| Problem description |
An exact reproduction is required of the lines from the beginning of the entries through the line with "G04 Gerber Fmt 4.5, Leading", pictures excluded and nothing added.

(Design files in plain text)

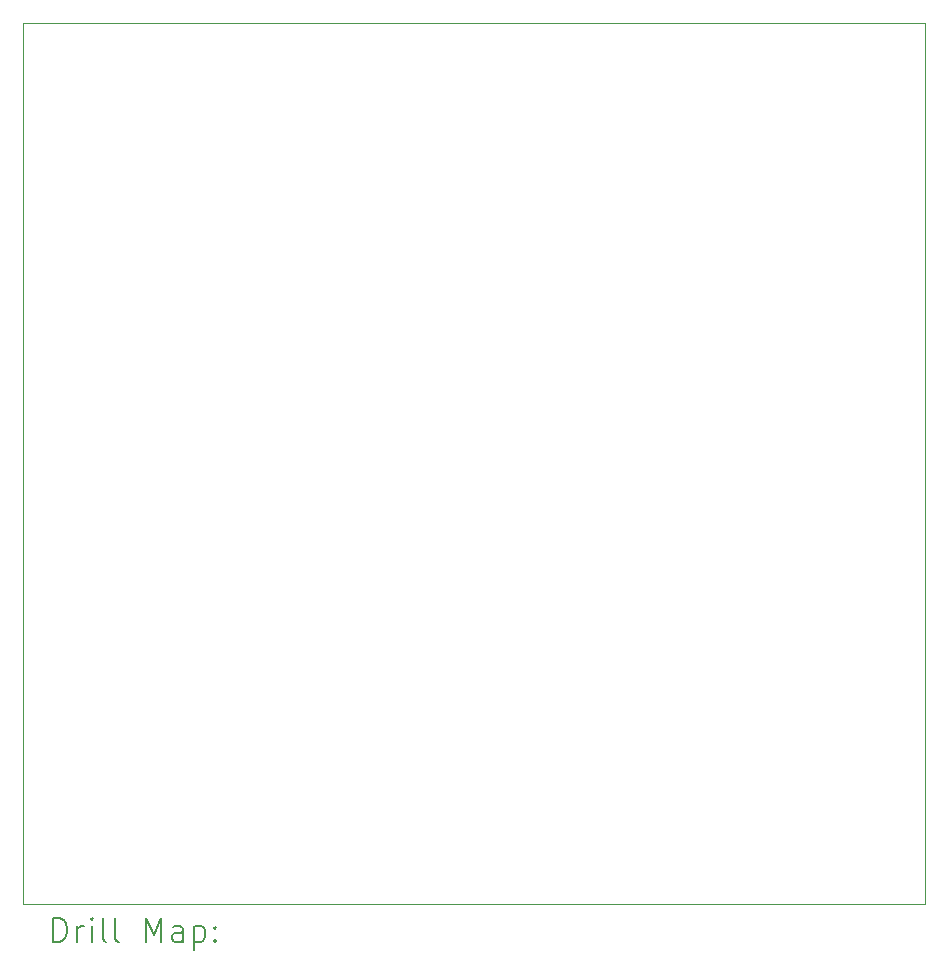
<source format=gbr>
%TF.GenerationSoftware,KiCad,Pcbnew,7.0.7*%
%TF.CreationDate,2023-12-28T09:15:23+02:00*%
%TF.ProjectId,AD3 Front End Amplifier,41443320-4672-46f6-9e74-20456e642041,rev?*%
%TF.SameCoordinates,Original*%
%TF.FileFunction,Drillmap*%
%TF.FilePolarity,Positive*%
%FSLAX45Y45*%
G04 Gerber Fmt 4.5, Leading zero omitted, Abs format (unit mm)*
G04 Created by KiCad (PCBNEW 7.0.7) date 2023-12-28 09:15:23*
%MOMM*%
%LPD*%
G01*
G04 APERTURE LIST*
%ADD10C,0.100000*%
%ADD11C,0.200000*%
G04 APERTURE END LIST*
D10*
X17489200Y-6223000D02*
X25127000Y-6223000D01*
X25127000Y-13683000D01*
X17489200Y-13683000D01*
X17489200Y-6223000D01*
D11*
X17744977Y-13999484D02*
X17744977Y-13799484D01*
X17744977Y-13799484D02*
X17792596Y-13799484D01*
X17792596Y-13799484D02*
X17821167Y-13809008D01*
X17821167Y-13809008D02*
X17840215Y-13828055D01*
X17840215Y-13828055D02*
X17849739Y-13847103D01*
X17849739Y-13847103D02*
X17859263Y-13885198D01*
X17859263Y-13885198D02*
X17859263Y-13913769D01*
X17859263Y-13913769D02*
X17849739Y-13951865D01*
X17849739Y-13951865D02*
X17840215Y-13970912D01*
X17840215Y-13970912D02*
X17821167Y-13989960D01*
X17821167Y-13989960D02*
X17792596Y-13999484D01*
X17792596Y-13999484D02*
X17744977Y-13999484D01*
X17944977Y-13999484D02*
X17944977Y-13866150D01*
X17944977Y-13904246D02*
X17954501Y-13885198D01*
X17954501Y-13885198D02*
X17964024Y-13875674D01*
X17964024Y-13875674D02*
X17983072Y-13866150D01*
X17983072Y-13866150D02*
X18002120Y-13866150D01*
X18068786Y-13999484D02*
X18068786Y-13866150D01*
X18068786Y-13799484D02*
X18059263Y-13809008D01*
X18059263Y-13809008D02*
X18068786Y-13818531D01*
X18068786Y-13818531D02*
X18078310Y-13809008D01*
X18078310Y-13809008D02*
X18068786Y-13799484D01*
X18068786Y-13799484D02*
X18068786Y-13818531D01*
X18192596Y-13999484D02*
X18173548Y-13989960D01*
X18173548Y-13989960D02*
X18164024Y-13970912D01*
X18164024Y-13970912D02*
X18164024Y-13799484D01*
X18297358Y-13999484D02*
X18278310Y-13989960D01*
X18278310Y-13989960D02*
X18268786Y-13970912D01*
X18268786Y-13970912D02*
X18268786Y-13799484D01*
X18525929Y-13999484D02*
X18525929Y-13799484D01*
X18525929Y-13799484D02*
X18592596Y-13942341D01*
X18592596Y-13942341D02*
X18659263Y-13799484D01*
X18659263Y-13799484D02*
X18659263Y-13999484D01*
X18840215Y-13999484D02*
X18840215Y-13894722D01*
X18840215Y-13894722D02*
X18830691Y-13875674D01*
X18830691Y-13875674D02*
X18811644Y-13866150D01*
X18811644Y-13866150D02*
X18773548Y-13866150D01*
X18773548Y-13866150D02*
X18754501Y-13875674D01*
X18840215Y-13989960D02*
X18821167Y-13999484D01*
X18821167Y-13999484D02*
X18773548Y-13999484D01*
X18773548Y-13999484D02*
X18754501Y-13989960D01*
X18754501Y-13989960D02*
X18744977Y-13970912D01*
X18744977Y-13970912D02*
X18744977Y-13951865D01*
X18744977Y-13951865D02*
X18754501Y-13932817D01*
X18754501Y-13932817D02*
X18773548Y-13923293D01*
X18773548Y-13923293D02*
X18821167Y-13923293D01*
X18821167Y-13923293D02*
X18840215Y-13913769D01*
X18935453Y-13866150D02*
X18935453Y-14066150D01*
X18935453Y-13875674D02*
X18954501Y-13866150D01*
X18954501Y-13866150D02*
X18992596Y-13866150D01*
X18992596Y-13866150D02*
X19011644Y-13875674D01*
X19011644Y-13875674D02*
X19021167Y-13885198D01*
X19021167Y-13885198D02*
X19030691Y-13904246D01*
X19030691Y-13904246D02*
X19030691Y-13961388D01*
X19030691Y-13961388D02*
X19021167Y-13980436D01*
X19021167Y-13980436D02*
X19011644Y-13989960D01*
X19011644Y-13989960D02*
X18992596Y-13999484D01*
X18992596Y-13999484D02*
X18954501Y-13999484D01*
X18954501Y-13999484D02*
X18935453Y-13989960D01*
X19116405Y-13980436D02*
X19125929Y-13989960D01*
X19125929Y-13989960D02*
X19116405Y-13999484D01*
X19116405Y-13999484D02*
X19106882Y-13989960D01*
X19106882Y-13989960D02*
X19116405Y-13980436D01*
X19116405Y-13980436D02*
X19116405Y-13999484D01*
X19116405Y-13875674D02*
X19125929Y-13885198D01*
X19125929Y-13885198D02*
X19116405Y-13894722D01*
X19116405Y-13894722D02*
X19106882Y-13885198D01*
X19106882Y-13885198D02*
X19116405Y-13875674D01*
X19116405Y-13875674D02*
X19116405Y-13894722D01*
M02*

</source>
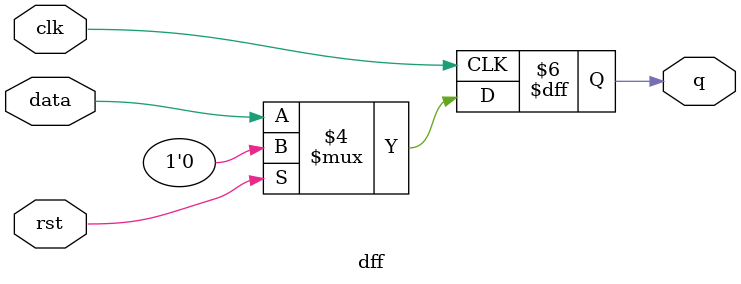
<source format=v>
`timescale 1ns / 1ps


module dff(data, q, clk, rst);

input data, clk, rst;
output q;

reg q; 

always @(posedge clk)
begin
if (rst == 1'b1) 
    begin 
        q <= 1'b0;
    end 
else 
    begin 
        q <= data; 
    end 
end

endmodule

</source>
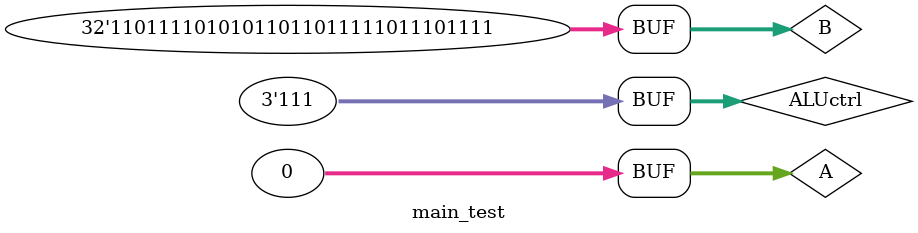
<source format=v>
`timescale 1ns / 1ps

module main_test;

   // Inputs
   reg [31:0] B, A;
   reg [2:0] ALUctrl;
   
   // Outputs
   wire [31:0] res;
   wire zero;
   
   // Instantiate the Unit Under Test (UUT)
    ALUexec uut(A,
                B,
                ALUctrl,
                res,
                zero);
   initial begin
   /// Initialize Inputs
    #10;
    B = 32'hDEADBEEF;
    A = 32'h0;
    #10;
    ALUctrl = 3'b010; // and
    #10;
    ALUctrl = 3'b110; // sub
    #10;
    ALUctrl = 3'b010; // add
    #10;
    ALUctrl = 3'b001; // or
    #10;
    ALUctrl = 3'b111; // slt
    #10;
   end


   initial begin
      $dumpfile("./vvp.out.vcd");
      $dumpvars;
   end

endmodule

</source>
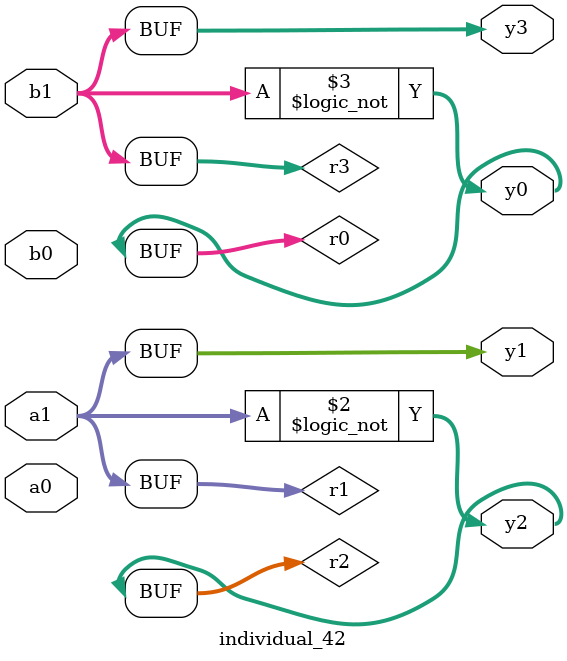
<source format=sv>
module individual_42(input logic [15:0] a1, input logic [15:0] a0, input logic [15:0] b1, input logic [15:0] b0, output logic [15:0] y3, output logic [15:0] y2, output logic [15:0] y1, output logic [15:0] y0);
logic [15:0] r0, r1, r2, r3; 
 always@(*) begin 
	 r0 = a0; r1 = a1; r2 = b0; r3 = b1; 
 	 r2 = ! a1 ;
 	 r0 = ! b1 ;
 	 y3 = r3; y2 = r2; y1 = r1; y0 = r0; 
end
endmodule
</source>
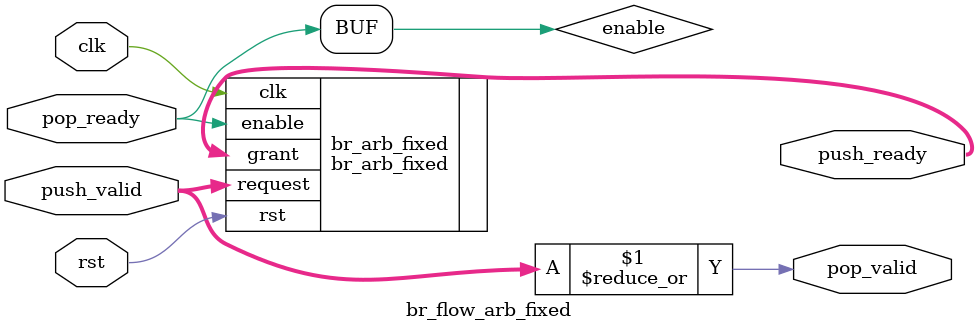
<source format=sv>


`include "br_asserts_internal.sv"

module br_flow_arb_fixed #(
    // Must be at least 2
    parameter int NumRequesters = 2
) (
    input logic clk,  // Only used for assertions
    input logic rst,  // Only used for assertions
    output logic [NumRequesters-1:0] push_ready,
    input logic [NumRequesters-1:0] push_valid,
    input logic pop_ready,
    output logic pop_valid
);

  //------------------------------------------
  // Integration checks
  //------------------------------------------
  // Rely on submodule integration checks

  // TODO(mgottscho): Add more

  //------------------------------------------
  // Implementation
  //------------------------------------------
  logic enable = |pop_ready;

  br_arb_fixed #(
      .NumRequesters(NumRequesters)
  ) br_arb_fixed (
      .clk,
      .rst,
      .enable,
      .request(push_valid),
      .grant  (push_ready)
  );

  assign pop_valid = |push_valid;

  //------------------------------------------
  // Implementation checks
  //------------------------------------------
  // Rely on submodule implementation checks

  // TODO(mgottscho): Add more

endmodule : br_flow_arb_fixed

</source>
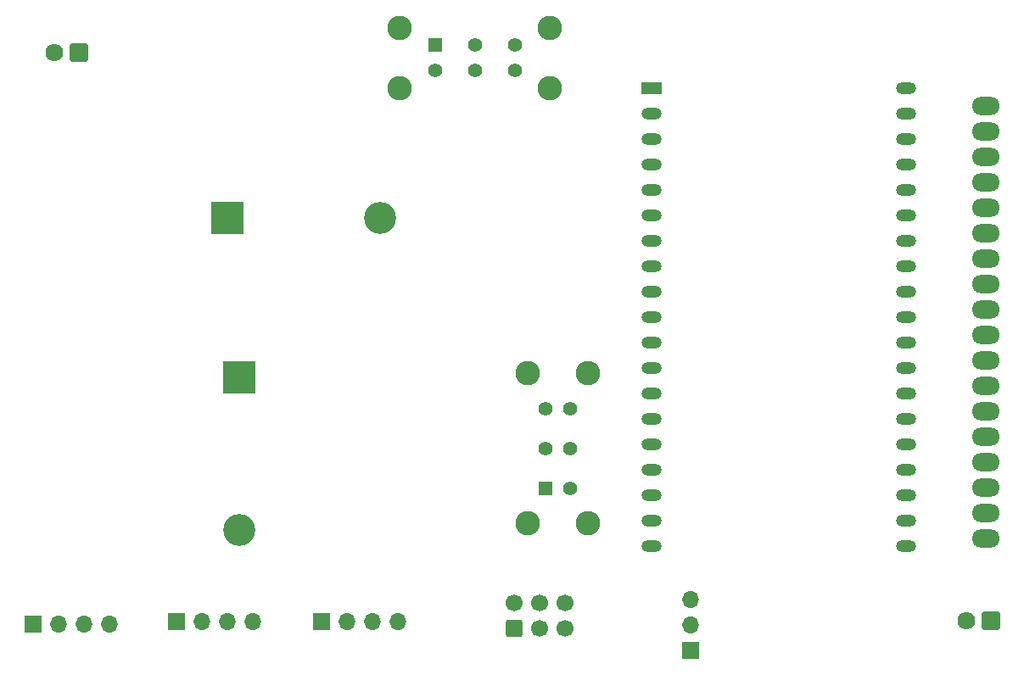
<source format=gbr>
%TF.GenerationSoftware,KiCad,Pcbnew,8.0.8*%
%TF.CreationDate,2025-02-10T18:39:17-05:00*%
%TF.ProjectId,draft,64726166-742e-46b6-9963-61645f706362,rev?*%
%TF.SameCoordinates,Original*%
%TF.FileFunction,Soldermask,Bot*%
%TF.FilePolarity,Negative*%
%FSLAX46Y46*%
G04 Gerber Fmt 4.6, Leading zero omitted, Abs format (unit mm)*
G04 Created by KiCad (PCBNEW 8.0.8) date 2025-02-10 18:39:17*
%MOMM*%
%LPD*%
G01*
G04 APERTURE LIST*
G04 Aperture macros list*
%AMRoundRect*
0 Rectangle with rounded corners*
0 $1 Rounding radius*
0 $2 $3 $4 $5 $6 $7 $8 $9 X,Y pos of 4 corners*
0 Add a 4 corners polygon primitive as box body*
4,1,4,$2,$3,$4,$5,$6,$7,$8,$9,$2,$3,0*
0 Add four circle primitives for the rounded corners*
1,1,$1+$1,$2,$3*
1,1,$1+$1,$4,$5*
1,1,$1+$1,$6,$7*
1,1,$1+$1,$8,$9*
0 Add four rect primitives between the rounded corners*
20,1,$1+$1,$2,$3,$4,$5,0*
20,1,$1+$1,$4,$5,$6,$7,0*
20,1,$1+$1,$6,$7,$8,$9,0*
20,1,$1+$1,$8,$9,$2,$3,0*%
G04 Aperture macros list end*
%ADD10R,1.700000X1.700000*%
%ADD11O,1.700000X1.700000*%
%ADD12O,2.800000X1.800000*%
%ADD13RoundRect,0.102000X-0.604000X-0.604000X0.604000X-0.604000X0.604000X0.604000X-0.604000X0.604000X0*%
%ADD14C,1.412000*%
%ADD15C,2.454000*%
%ADD16RoundRect,0.250000X0.600000X-0.600000X0.600000X0.600000X-0.600000X0.600000X-0.600000X-0.600000X0*%
%ADD17C,1.700000*%
%ADD18RoundRect,0.102000X-0.787500X-0.787500X0.787500X-0.787500X0.787500X0.787500X-0.787500X0.787500X0*%
%ADD19C,1.779000*%
%ADD20R,3.200000X3.200000*%
%ADD21O,3.200000X3.200000*%
%ADD22RoundRect,0.102000X0.604000X-0.604000X0.604000X0.604000X-0.604000X0.604000X-0.604000X-0.604000X0*%
%ADD23R,2.000000X1.200000*%
%ADD24O,2.000000X1.200000*%
G04 APERTURE END LIST*
D10*
%TO.C,J4*%
X124700000Y-111250700D03*
D11*
X127240000Y-111250700D03*
X129780000Y-111250700D03*
X132320000Y-111250700D03*
%TD*%
D12*
%TO.C,U4*%
X205500000Y-102980000D03*
X205500000Y-100440000D03*
X205500000Y-97900000D03*
X205500000Y-95360000D03*
X205500000Y-92820000D03*
X205500000Y-90280000D03*
X205500000Y-87740000D03*
X205500000Y-85200000D03*
X205500000Y-82660000D03*
X205500000Y-80120000D03*
X205500000Y-77580000D03*
X205500000Y-75040000D03*
X205500000Y-72500000D03*
X205500000Y-69960000D03*
X205500000Y-67420000D03*
X205500000Y-64880000D03*
X205500000Y-62340000D03*
X205500000Y-59800000D03*
%TD*%
D13*
%TO.C,S3*%
X150500000Y-53750000D03*
D14*
X154500000Y-53750000D03*
X158500000Y-53750000D03*
X150500000Y-56250000D03*
X154500000Y-56250000D03*
X158500000Y-56250000D03*
D15*
X147000000Y-52000000D03*
X162000000Y-52000000D03*
X162000000Y-58000000D03*
X147000000Y-58000000D03*
%TD*%
D16*
%TO.C,J7*%
X158420000Y-112000000D03*
D17*
X158420000Y-109460000D03*
X160960000Y-112000000D03*
X160960000Y-109460000D03*
X163500000Y-112000000D03*
X163500000Y-109460000D03*
%TD*%
D18*
%TO.C,J1*%
X115000000Y-54500000D03*
D19*
X112500000Y-54500000D03*
%TD*%
D10*
%TO.C,J3*%
X110380000Y-111500000D03*
D11*
X112920000Y-111500000D03*
X115460000Y-111500000D03*
X118000000Y-111500000D03*
%TD*%
D10*
%TO.C,J5*%
X139200000Y-111250700D03*
D11*
X141740000Y-111250700D03*
X144280000Y-111250700D03*
X146820000Y-111250700D03*
%TD*%
D18*
%TO.C,J8*%
X206000000Y-111160000D03*
D19*
X203500000Y-111160000D03*
%TD*%
D20*
%TO.C,D1*%
X129760000Y-71000000D03*
D21*
X145000000Y-71000000D03*
%TD*%
D22*
%TO.C,S2*%
X161500000Y-98000000D03*
D14*
X161500000Y-94000000D03*
X161500000Y-90000000D03*
X164000000Y-98000000D03*
X164000000Y-94000000D03*
X164000000Y-90000000D03*
D15*
X159750000Y-101500000D03*
X159750000Y-86500000D03*
X165750000Y-86500000D03*
X165750000Y-101500000D03*
%TD*%
D23*
%TO.C,U1*%
X172100000Y-58060000D03*
D24*
X172100000Y-60600000D03*
X172100000Y-63140000D03*
X172100000Y-65680000D03*
X172100000Y-68220000D03*
X172100000Y-70760000D03*
X172100000Y-73300000D03*
X172100000Y-75840000D03*
X172100000Y-78380000D03*
X172100000Y-80920000D03*
X172100000Y-83460000D03*
X172100000Y-86000000D03*
X172100000Y-88540000D03*
X172100000Y-91080000D03*
X172100000Y-93620000D03*
X172100000Y-96160000D03*
X172100000Y-98700000D03*
X172100000Y-101240000D03*
X172100000Y-103780000D03*
X197496320Y-103777280D03*
X197496320Y-101237280D03*
X197500000Y-98700000D03*
X197500000Y-96160000D03*
X197500000Y-93620000D03*
X197500000Y-91080000D03*
X197500000Y-88540000D03*
X197500000Y-86000000D03*
X197500000Y-83460000D03*
X197500000Y-80920000D03*
X197500000Y-78380000D03*
X197500000Y-75840000D03*
X197500000Y-73300000D03*
X197500000Y-70760000D03*
X197500000Y-68220000D03*
X197500000Y-65680000D03*
X197500000Y-63140000D03*
X197500000Y-60600000D03*
X197500000Y-58060000D03*
%TD*%
D20*
%TO.C,D2*%
X131000000Y-86880000D03*
D21*
X131000000Y-102120000D03*
%TD*%
D10*
%TO.C,J2*%
X176000000Y-114160000D03*
D11*
X176000000Y-111620000D03*
X176000000Y-109080000D03*
%TD*%
M02*

</source>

| Your response |
<source format=gbr>
%TF.GenerationSoftware,KiCad,Pcbnew,7.0.7*%
%TF.CreationDate,2023-12-28T09:15:23+02:00*%
%TF.ProjectId,AD3 Front End Amplifier,41443320-4672-46f6-9e74-20456e642041,rev?*%
%TF.SameCoordinates,Original*%
%TF.FileFunction,Drillmap*%
%TF.FilePolarity,Positive*%
%FSLAX45Y45*%
G04 Gerber Fmt 4.5, Leading zero omitted, Abs format (unit mm)*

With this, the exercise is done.